Bitte keinen Masterplan

14.10.2002 von Horst Ellermann
Bitkom-Vizepräsident Willi Berchtold fordert am ersten Tag auf der Systems: "Wir brauchen E-Government aus einem Guss, einen einheitlichen Ansatz, der alle Verwaltungsebenen verbindet." Die Vorteile eines solchen Ansatzes liegen auf der Hand, nur der Weg ist zweifelhaft: Ein Masterplan würde E-Government nur verlangsamen.

Es ehrt Willi Berchthold, dass er das allgemeine Interesse wieder auf den öffentlichen Bereich lenkt, wo sich mit Informationstechnik viel Geld und Behördengänge sparen lassen.

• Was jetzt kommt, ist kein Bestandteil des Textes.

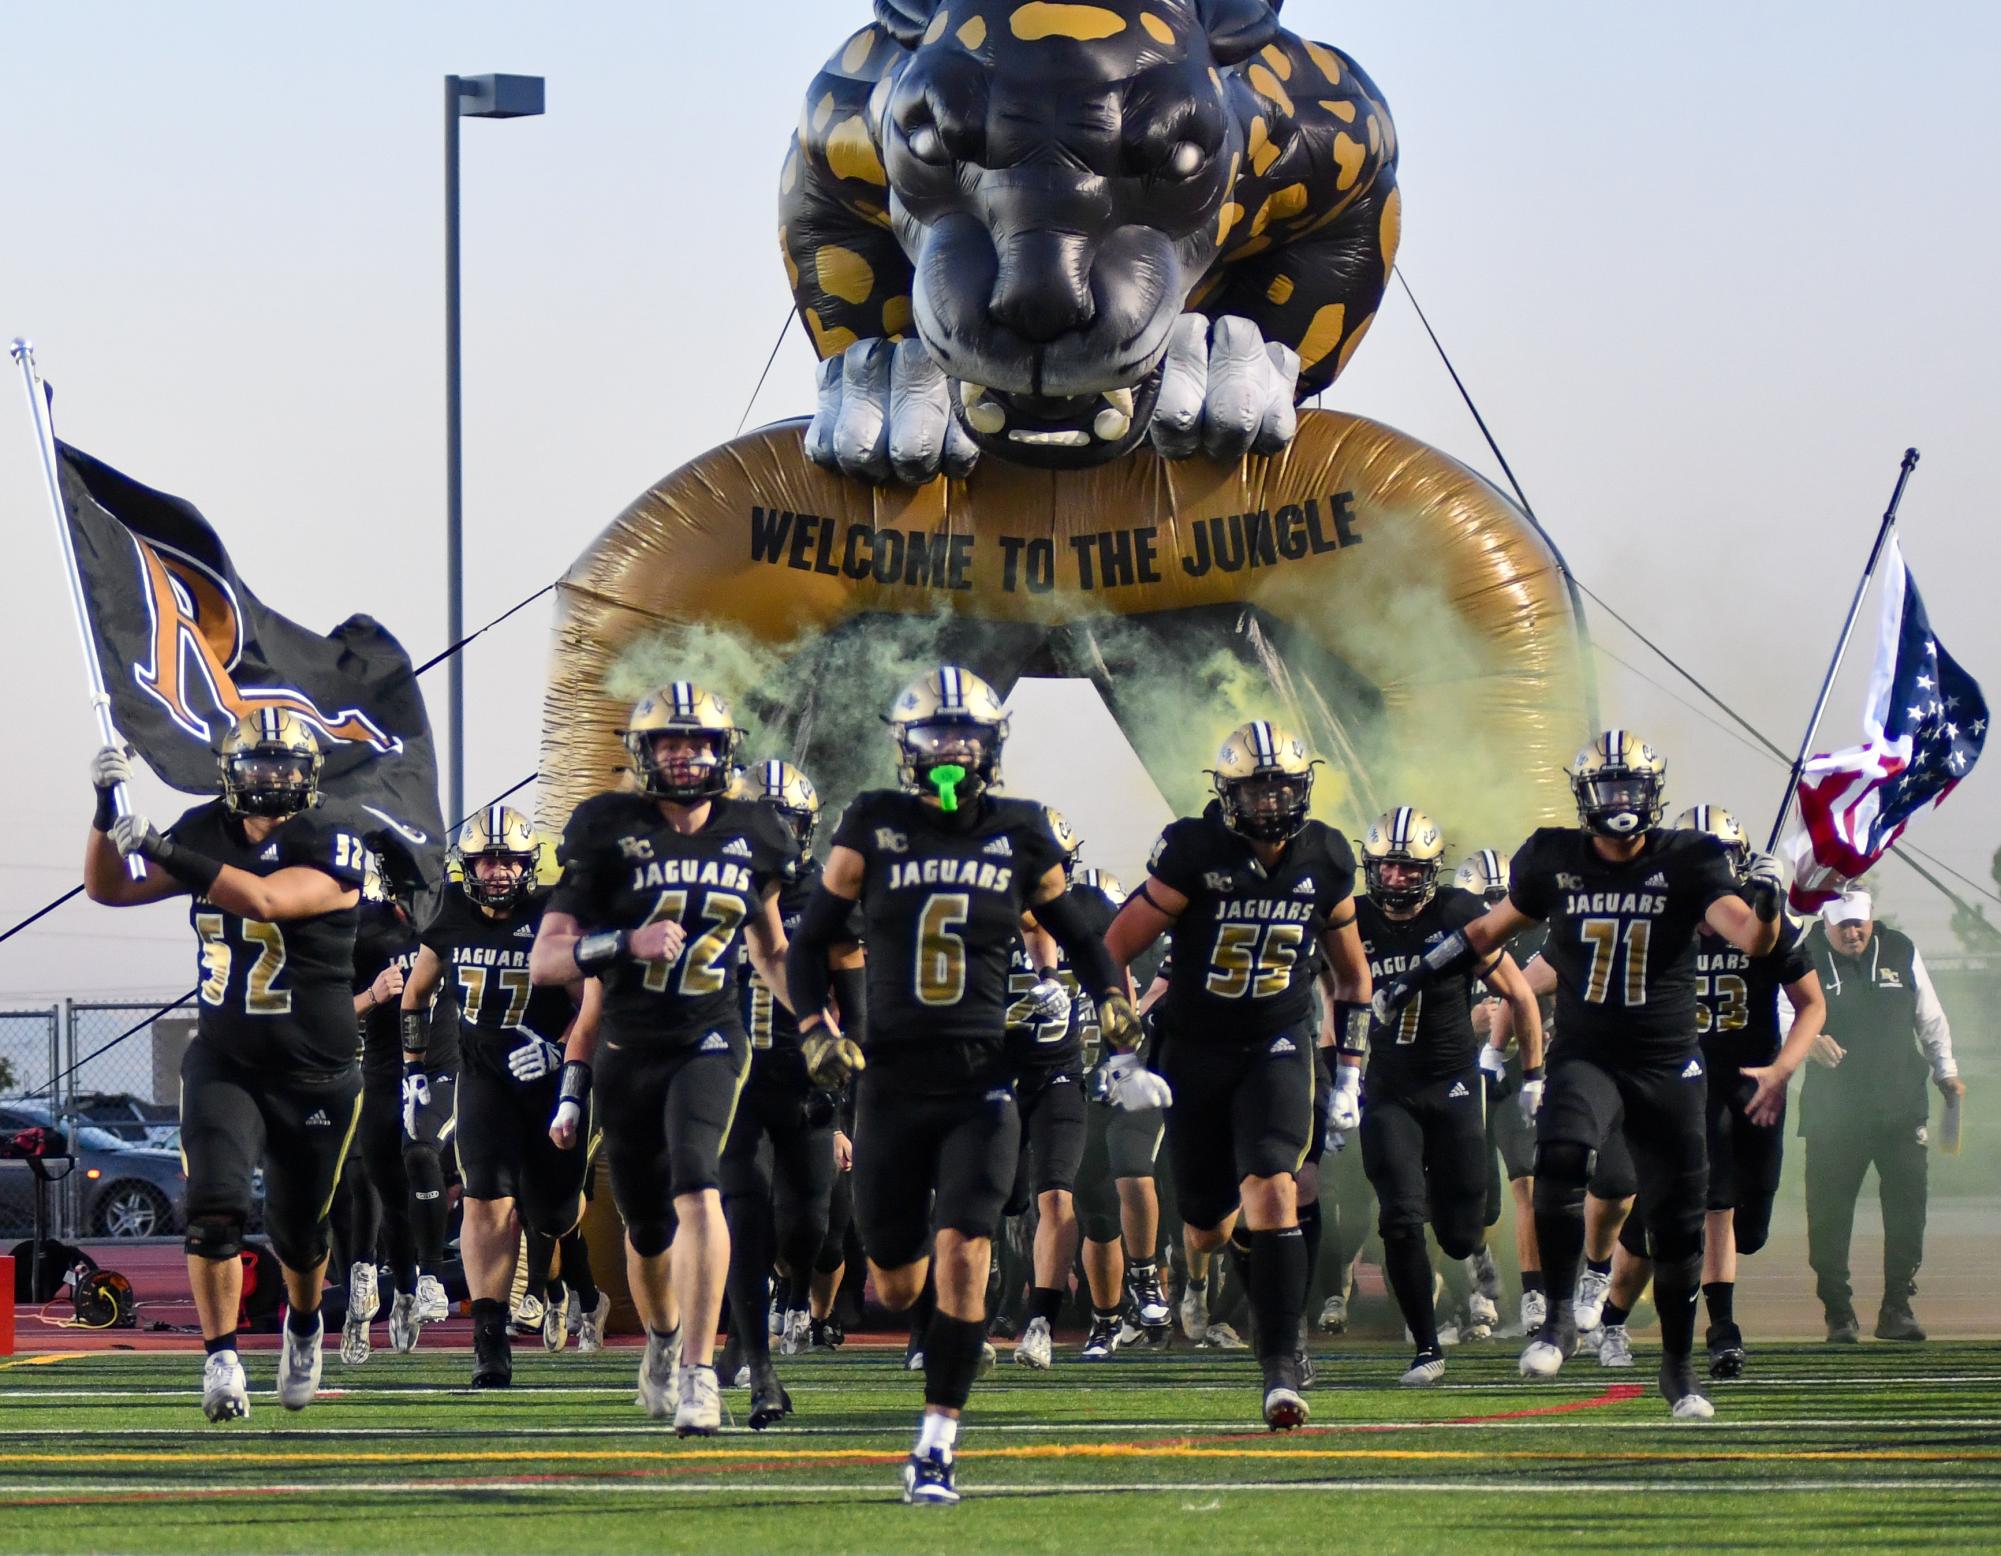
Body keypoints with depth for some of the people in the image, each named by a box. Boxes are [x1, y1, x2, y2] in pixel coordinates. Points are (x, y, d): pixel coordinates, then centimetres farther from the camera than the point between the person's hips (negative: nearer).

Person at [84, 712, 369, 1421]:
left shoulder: (330, 843, -15)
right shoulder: (207, 832, 0)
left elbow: (267, 899, -32)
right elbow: (109, 888, 5)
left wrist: (165, 852, -39)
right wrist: (108, 810, -12)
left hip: (312, 1074, -2)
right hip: (223, 1063, 2)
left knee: (298, 1230, 12)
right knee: (216, 1207, -18)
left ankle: (304, 1324, 42)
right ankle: (220, 1357, -11)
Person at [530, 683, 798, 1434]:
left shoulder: (751, 836, 4)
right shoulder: (610, 832, -6)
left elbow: (770, 948, 22)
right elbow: (544, 961, -9)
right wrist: (626, 944, -24)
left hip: (709, 1041, 0)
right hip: (628, 1050, 0)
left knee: (697, 1189, -25)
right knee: (648, 1227, 13)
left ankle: (698, 1371, -26)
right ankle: (662, 1338, 44)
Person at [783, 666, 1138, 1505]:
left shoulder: (1020, 836, 4)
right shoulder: (874, 828, 2)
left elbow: (1077, 932, 19)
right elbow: (809, 941, 8)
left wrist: (1109, 998, 2)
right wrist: (815, 1027, -7)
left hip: (982, 1084, -1)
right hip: (892, 1081, 1)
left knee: (961, 1261, -15)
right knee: (897, 1286, 6)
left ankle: (936, 1449, -7)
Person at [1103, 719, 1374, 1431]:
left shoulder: (1324, 860, -2)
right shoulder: (1194, 853, -13)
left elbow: (1351, 973, 14)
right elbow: (1113, 952, -6)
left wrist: (1349, 1074, 10)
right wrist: (1121, 1056, -10)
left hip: (1277, 1046, 0)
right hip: (1195, 1051, 0)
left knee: (1272, 1192, -22)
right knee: (1207, 1231, 7)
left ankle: (1282, 1364, -18)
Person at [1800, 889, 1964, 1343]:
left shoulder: (1900, 952, 7)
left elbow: (1930, 1017, 16)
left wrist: (1946, 1072, 16)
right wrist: (1809, 1040, -33)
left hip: (1901, 1105, 2)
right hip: (1833, 1109, -2)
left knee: (1907, 1205, 0)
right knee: (1829, 1213, -2)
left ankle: (1897, 1308, 9)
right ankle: (1839, 1313, 8)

Der Bitkom-Vize weist zu Recht auf den Wert des Projekts "Bund Online 2005" hin, mit dem die Bundesregierung in den kommenden Jahren mehr als 350 Dienstleistungen der Bundesverwaltung im Internet anbieten will. Es ist taktisch klug, dies zu einem Zeitpunkt zu machen, wo auf der Systems kaum mehr Signale von der Wirtschaft ausgehen.

Allein Berchtholds Forderung, "Bund Online 2005" zu einem Masterplan E-Government auszuweiten, bleibt fragwürdig.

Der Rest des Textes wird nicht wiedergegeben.